■ **Selected passage**
####################

Implementing Conversation Memory

For conversations that exceed the context window, you need a strategy:

  • Sliding window: Keep the most recent N messages in context. Simple but loses early context.
  • Summarization: Periodically summarize older messages into a condensed form. Balances context retention with token usage.
  • Retrieval-augmented: Store all messages in a vector database. Retrieve the most relevant past messages for each new query.
  • Hybrid: Keep recent messages in full, summarize medium-term history, and use retrieval for long-term history.

Vector Store for Long-Term Memory

Vector databases enable semantic search across all past interactions:

Python - Memory Storage and Retrieval
# Store a memory
def save_memory(text, metadata):
    embedding = embed_model.encode(text)
    vector_db.upsert(
        id=generate_id(),
        vector=embedding,
        metadata={
            "text": text,
            "type": metadata["type"],  # "preference", "fact", "event"
            "timestamp": datetime.now().isoformat(),
            **metadata
        }
    )

# Retrieve relevant memories
def recall(query, top_k=5):
    embedding = embed_model.encode(query)
    results = vector_db.query(vector=embedding, top_k=top_k)
    return [r.metadata["text"] for r in results]

Memory Management

  • Memory importance scoring: Not all memories are equally valuable. Score memories by frequency of access, recency, and relevance.
  • Conflict resolution: When new information contradicts old memories, update rather than duplicate. "User prefers tea" should replace "User prefers coffee."
  • Privacy controls: Give users the ability to view, edit, and delete specific memories. Provide a "forget this" command.
  • Memory decay: Reduce the weight of old, unaccessed memories over time to keep the most relevant information prominent.
Start simple: Begin with a basic user profile stored as a JSON file that gets appended to the system prompt. Add vector search and sophisticated memory management only when you have enough conversation history to make it valuable.

####################

■ **Source information**
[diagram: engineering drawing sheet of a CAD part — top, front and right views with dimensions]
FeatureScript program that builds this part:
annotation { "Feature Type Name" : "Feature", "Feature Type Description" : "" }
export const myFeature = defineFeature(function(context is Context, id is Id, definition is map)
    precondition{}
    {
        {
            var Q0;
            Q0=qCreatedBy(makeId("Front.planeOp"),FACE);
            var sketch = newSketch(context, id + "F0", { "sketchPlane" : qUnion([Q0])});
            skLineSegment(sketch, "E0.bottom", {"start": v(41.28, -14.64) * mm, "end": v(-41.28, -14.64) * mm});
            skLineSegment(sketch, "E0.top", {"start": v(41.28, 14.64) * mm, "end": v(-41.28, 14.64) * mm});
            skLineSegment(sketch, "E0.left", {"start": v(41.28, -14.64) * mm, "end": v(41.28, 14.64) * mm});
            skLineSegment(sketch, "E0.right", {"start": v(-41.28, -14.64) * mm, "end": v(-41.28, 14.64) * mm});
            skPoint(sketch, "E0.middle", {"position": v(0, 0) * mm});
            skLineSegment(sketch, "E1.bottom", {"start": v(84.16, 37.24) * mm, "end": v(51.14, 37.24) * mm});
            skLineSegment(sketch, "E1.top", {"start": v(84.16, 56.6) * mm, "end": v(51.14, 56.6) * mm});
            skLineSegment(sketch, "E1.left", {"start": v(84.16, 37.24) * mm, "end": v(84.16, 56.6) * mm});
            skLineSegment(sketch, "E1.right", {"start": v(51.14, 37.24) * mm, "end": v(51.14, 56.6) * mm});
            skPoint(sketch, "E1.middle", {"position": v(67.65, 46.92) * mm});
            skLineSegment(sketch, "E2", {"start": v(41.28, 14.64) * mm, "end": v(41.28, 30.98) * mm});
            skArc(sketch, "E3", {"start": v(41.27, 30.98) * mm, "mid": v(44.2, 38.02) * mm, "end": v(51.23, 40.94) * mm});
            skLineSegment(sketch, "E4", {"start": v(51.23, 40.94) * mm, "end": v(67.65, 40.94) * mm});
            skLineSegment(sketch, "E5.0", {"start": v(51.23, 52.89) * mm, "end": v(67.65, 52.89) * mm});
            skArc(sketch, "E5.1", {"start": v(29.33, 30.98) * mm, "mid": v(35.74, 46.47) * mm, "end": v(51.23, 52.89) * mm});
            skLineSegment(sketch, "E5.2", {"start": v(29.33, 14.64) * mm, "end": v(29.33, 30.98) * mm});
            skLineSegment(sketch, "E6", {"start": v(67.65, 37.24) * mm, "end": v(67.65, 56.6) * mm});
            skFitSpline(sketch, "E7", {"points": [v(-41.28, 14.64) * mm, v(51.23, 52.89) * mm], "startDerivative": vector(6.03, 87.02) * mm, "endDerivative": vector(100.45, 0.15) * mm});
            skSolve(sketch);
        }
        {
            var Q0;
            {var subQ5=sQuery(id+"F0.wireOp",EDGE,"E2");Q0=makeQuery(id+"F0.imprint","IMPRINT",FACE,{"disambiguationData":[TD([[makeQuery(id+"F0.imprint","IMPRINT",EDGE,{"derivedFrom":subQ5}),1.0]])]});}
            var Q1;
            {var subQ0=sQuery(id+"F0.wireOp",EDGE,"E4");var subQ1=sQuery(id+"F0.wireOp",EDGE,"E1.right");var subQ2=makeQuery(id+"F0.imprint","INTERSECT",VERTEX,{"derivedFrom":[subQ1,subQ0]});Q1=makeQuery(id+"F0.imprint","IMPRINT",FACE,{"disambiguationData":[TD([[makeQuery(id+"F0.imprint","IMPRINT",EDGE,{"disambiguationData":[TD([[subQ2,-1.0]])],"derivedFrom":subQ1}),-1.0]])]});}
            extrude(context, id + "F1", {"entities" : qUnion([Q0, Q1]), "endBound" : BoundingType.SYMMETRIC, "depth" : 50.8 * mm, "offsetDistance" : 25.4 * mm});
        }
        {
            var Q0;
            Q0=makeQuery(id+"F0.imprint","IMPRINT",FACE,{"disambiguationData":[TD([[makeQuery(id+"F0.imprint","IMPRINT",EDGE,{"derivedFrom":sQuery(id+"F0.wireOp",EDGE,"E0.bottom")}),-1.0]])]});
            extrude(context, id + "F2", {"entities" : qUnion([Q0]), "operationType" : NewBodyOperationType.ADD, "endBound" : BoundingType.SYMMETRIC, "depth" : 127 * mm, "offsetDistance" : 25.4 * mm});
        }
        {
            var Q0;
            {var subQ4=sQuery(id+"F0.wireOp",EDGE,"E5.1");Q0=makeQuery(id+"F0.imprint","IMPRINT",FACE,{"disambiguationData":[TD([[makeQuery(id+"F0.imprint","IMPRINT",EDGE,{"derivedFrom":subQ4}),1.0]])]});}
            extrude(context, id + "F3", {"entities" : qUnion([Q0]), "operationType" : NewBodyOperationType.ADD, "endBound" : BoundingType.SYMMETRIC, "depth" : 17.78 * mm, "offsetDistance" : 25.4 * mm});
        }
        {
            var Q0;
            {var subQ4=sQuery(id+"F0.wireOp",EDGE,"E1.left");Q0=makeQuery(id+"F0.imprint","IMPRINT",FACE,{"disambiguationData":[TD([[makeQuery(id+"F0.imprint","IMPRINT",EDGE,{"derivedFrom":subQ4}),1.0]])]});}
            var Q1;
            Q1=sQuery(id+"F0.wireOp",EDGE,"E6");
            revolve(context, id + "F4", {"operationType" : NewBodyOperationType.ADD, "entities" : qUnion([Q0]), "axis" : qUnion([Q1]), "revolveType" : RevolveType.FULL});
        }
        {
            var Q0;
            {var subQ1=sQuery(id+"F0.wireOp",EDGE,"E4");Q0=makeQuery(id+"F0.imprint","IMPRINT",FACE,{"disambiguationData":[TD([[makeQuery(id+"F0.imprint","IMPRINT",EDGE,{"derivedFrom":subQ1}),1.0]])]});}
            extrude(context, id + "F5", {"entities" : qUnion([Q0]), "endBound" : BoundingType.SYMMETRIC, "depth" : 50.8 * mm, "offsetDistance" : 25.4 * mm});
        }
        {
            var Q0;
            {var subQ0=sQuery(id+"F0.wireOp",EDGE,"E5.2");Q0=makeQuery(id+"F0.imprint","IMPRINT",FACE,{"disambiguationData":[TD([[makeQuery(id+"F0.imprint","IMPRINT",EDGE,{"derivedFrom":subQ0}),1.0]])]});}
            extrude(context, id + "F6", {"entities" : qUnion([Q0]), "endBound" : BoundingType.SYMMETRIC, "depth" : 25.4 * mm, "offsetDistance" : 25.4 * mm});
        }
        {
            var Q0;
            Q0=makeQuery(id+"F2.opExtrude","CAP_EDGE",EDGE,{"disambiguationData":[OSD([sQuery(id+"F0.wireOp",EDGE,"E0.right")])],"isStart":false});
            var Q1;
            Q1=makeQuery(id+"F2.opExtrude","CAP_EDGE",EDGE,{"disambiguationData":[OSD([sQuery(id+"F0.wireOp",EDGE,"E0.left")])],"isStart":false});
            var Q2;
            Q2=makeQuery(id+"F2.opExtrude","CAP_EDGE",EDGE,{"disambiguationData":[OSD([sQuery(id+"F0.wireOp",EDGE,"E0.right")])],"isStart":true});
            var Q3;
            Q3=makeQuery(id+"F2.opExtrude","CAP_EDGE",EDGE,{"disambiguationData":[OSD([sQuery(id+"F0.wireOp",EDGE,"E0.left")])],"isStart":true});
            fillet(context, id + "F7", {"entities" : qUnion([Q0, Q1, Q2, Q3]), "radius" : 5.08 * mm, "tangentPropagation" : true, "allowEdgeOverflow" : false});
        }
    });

####################

■ **Required actions**
1 – Transcribe the conversation memory text from "results = vector_db.query(vector=embedding, top_k=top_k)" to "recency, and relevance.".
2 – Using the conversation memory text, answer each question:
(a) Which messages does the sliding window strategy keep in context?
(b) Under privacy controls, what command should users be given?
(c) When starting simple, what is the basic user profile stored as, and where does it get appended?
Use only the conversation memory text, not the listing.

■ **Solutions to the tasks**
1 –
results = vector_db.query(vector=embedding, top_k=top_k)
    return [r.metadata["text"] for r in results]

Memory Management

  • Memory importance scoring: Not all memories are equally valuable. Score memories by frequency of access, recency, and relevance.

2 –
(a) The most recent N messages.
(b) A "forget this" command.
(c) A JSON file, appended to the system prompt.